WHAT THE EXERCISE ASKS >> Filter the lines below, keeping each one that holds "High".

GIVEN ENTRIES >>
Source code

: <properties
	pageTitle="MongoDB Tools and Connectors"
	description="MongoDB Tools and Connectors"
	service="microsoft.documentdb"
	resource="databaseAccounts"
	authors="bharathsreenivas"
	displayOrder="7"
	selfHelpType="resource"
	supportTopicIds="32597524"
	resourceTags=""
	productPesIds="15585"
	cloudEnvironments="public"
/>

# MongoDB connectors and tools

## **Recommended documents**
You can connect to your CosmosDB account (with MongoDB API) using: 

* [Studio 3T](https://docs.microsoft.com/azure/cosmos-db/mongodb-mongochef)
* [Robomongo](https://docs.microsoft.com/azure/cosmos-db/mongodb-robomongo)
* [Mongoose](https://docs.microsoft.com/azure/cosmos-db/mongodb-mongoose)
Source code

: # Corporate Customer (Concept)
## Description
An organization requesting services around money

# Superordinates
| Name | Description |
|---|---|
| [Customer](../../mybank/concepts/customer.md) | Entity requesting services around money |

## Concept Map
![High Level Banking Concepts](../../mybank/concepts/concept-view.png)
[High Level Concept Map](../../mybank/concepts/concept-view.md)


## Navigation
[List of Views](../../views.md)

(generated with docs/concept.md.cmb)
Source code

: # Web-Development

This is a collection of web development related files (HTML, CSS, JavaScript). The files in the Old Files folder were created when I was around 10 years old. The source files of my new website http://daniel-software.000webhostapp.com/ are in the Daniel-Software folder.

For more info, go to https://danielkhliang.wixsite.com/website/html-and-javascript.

ANSWER TO THE PROBLEM >>
![High Level Banking Concepts](../../mybank/concepts/concept-view.png)
[High Level Concept Map](../../mybank/concepts/concept-view.md)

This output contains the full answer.